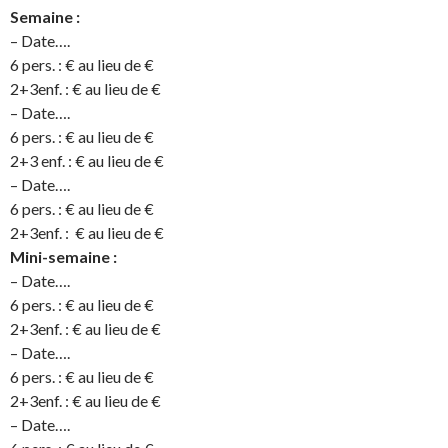
Semaine :
– Date….
6 pers. : € au lieu de €
2+3enf. : € au lieu de €
– Date….
6 pers. : € au lieu de €
2+3 enf. : € au lieu de €
– Date….
6 pers. : € au lieu de €
2+3enf. : € au lieu de €
Mini-semaine :
– Date….
6 pers. : € au lieu de €
2+3enf. : € au lieu de €
– Date….
6 pers. : € au lieu de €
2+3enf. : € au lieu de €
– Date….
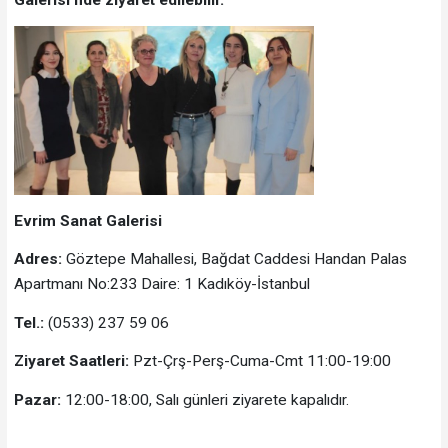
Evrim Sanat Galerisi
Adres:
Göztepe Mahallesi, Bağdat Caddesi Handan Palas
Apartmanı No:233 Daire: 1 Kadıköy-İstanbul
Tel.:
(0533) 237 59 06
Ziyaret Saatleri:
Pzt-Çrş-Perş-Cuma-Cmt 11:00-19:00
Pazar:
12:00-18:00, Salı günleri ziyarete kapalıdır.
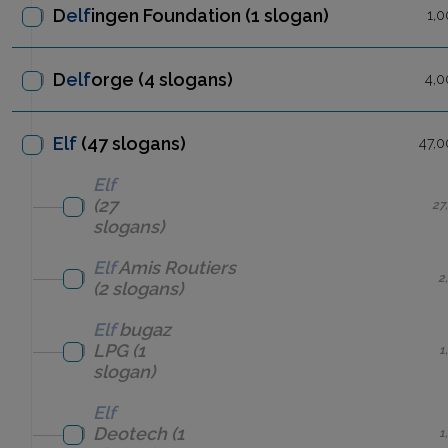
D
elf
ingen Foundation
(1 slogan)
1,0
D
elf
orge
(4 slogans)
4,0
Elf
(47 slogans)
47,0
Elf
(27
27
slogans)
Elf
Amis Routiers
2
(2 slogans)
Elf
bugaz
LPG
(1
1
slogan)
Elf
Deotech
(1
1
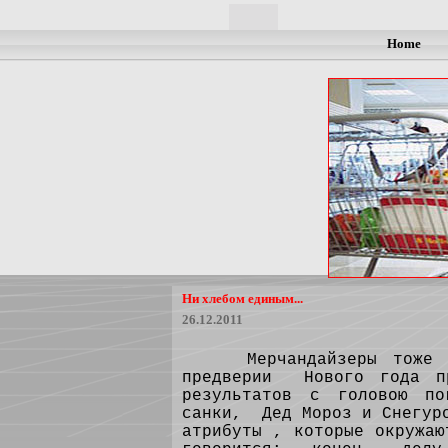
Home
Ни хлебом единым...
26.12.2011
Мерчандайзеры тоже люд
предверии Нового года п
результатов с головою п
санки, Дед Мороз и Снегуро
атрибуты , которые окружа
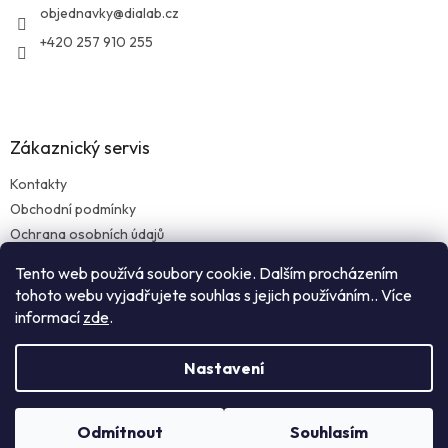
í
objednavky
@
dialab.cz
+420 257 910 255
Zákaznický servis
Kontakty
Obchodní podmínky
Ochrana osobních údajů
Reklamace zboží
Tento web používá soubory cookie. Dalším procházením
Doprava a platba
tohoto webu vyjadřujete souhlas s jejich používáním.. Více
informací
zde
.
Nastavení
Vytvořil Shoptet
Odmítnout
Souhlasím
Copyright 2026
Dialab.cz
. Všechna práva vyhrazena.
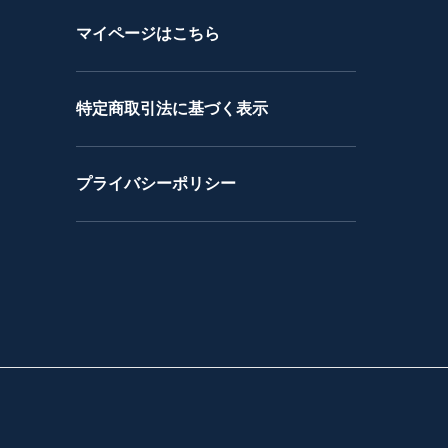
マイページはこちら
特定商取引法に基づく表示
プライバシーポリシー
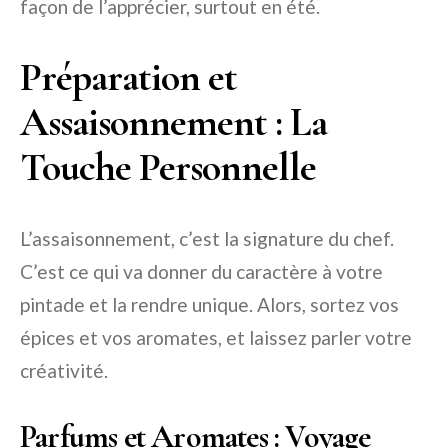
façon de l’apprécier, surtout en été.
Préparation et
Assaisonnement : La
Touche Personnelle
L’assaisonnement, c’est la signature du chef.
C’est ce qui va donner du caractère à votre
pintade et la rendre unique. Alors, sortez vos
épices et vos aromates, et laissez parler votre
créativité.
Parfums et Aromates : Voyage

- _Your assignment_:
Pictures should be left out when the records above are restated exactly.

- _Reply_:
Semaine :
– Date….
6 pers. : € au lieu de €
2+3enf. : € au lieu de €
– Date….
6 pers. : € au lieu de €
2+3 enf. : € au lieu de €
– Date….
6 pers. : € au lieu de €
2+3enf. : € au lieu de €
Mini-semaine :
– Date….
6 pers. : € au lieu de €
2+3enf. : € au lieu de €
– Date….
6 pers. : € au lieu de €
2+3enf. : € au lieu de €
– Date….
Evrim Sanat Galerisi
Adres:
Göztepe Mahallesi, Bağdat Caddesi Handan Palas
Apartmanı No:233 Daire: 1 Kadıköy-İstanbul
Tel.:
(0533) 237 59 06
Ziyaret Saatleri:
Pzt-Çrş-Perş-Cuma-Cmt 11:00-19:00
Pazar:
12:00-18:00, Salı günleri ziyarete kapalıdır.
D
elf
ingen Foundation
(1 slogan)
1,0
D
elf
orge
(4 slogans)
4,0
Elf
(47 slogans)
47,0
Elf
(27
27
slogans)
Elf
Amis Routiers
2
(2 slogans)
Elf
bugaz
LPG
(1
1
slogan)
Elf
Deotech
(1
1
Home
Ни хлебом единым...
26.12.2011
Мерчандайзеры тоже люд
предверии Нового года п
результатов с головою п
санки, Дед Мороз и Снегуро
атрибуты , которые окружа
í
objednavky
@
dialab.cz
+420 257 910 255
Zákaznický servis
Kontakty
Obchodní podmínky
Ochrana osobních údajů
Reklamace zboží
Tento web používá soubory cookie. Dalším procházením
Doprava a platba
tohoto webu vyjadřujete souhlas s jejich používáním.. Více
informací
zde
.
Nastavení
Vytvořil Shoptet
Odmítnout
Souhlasím
Copyright 2026
Dialab.cz
. Všechna práva vyhrazena.
マイページはこちら
特定商取引法に基づく表示
プライバシーポリシー
façon de l’apprécier, surtout en été.
Préparation et
Assaisonnement : La
Touche Personnelle
L’assaisonnement, c’est la signature du chef.
C’est ce qui va donner du caractère à votre
pintade et la rendre unique. Alors, sortez vos
épices et vos aromates, et laissez parler votre
créativité.
Parfums et Aromates : Voyage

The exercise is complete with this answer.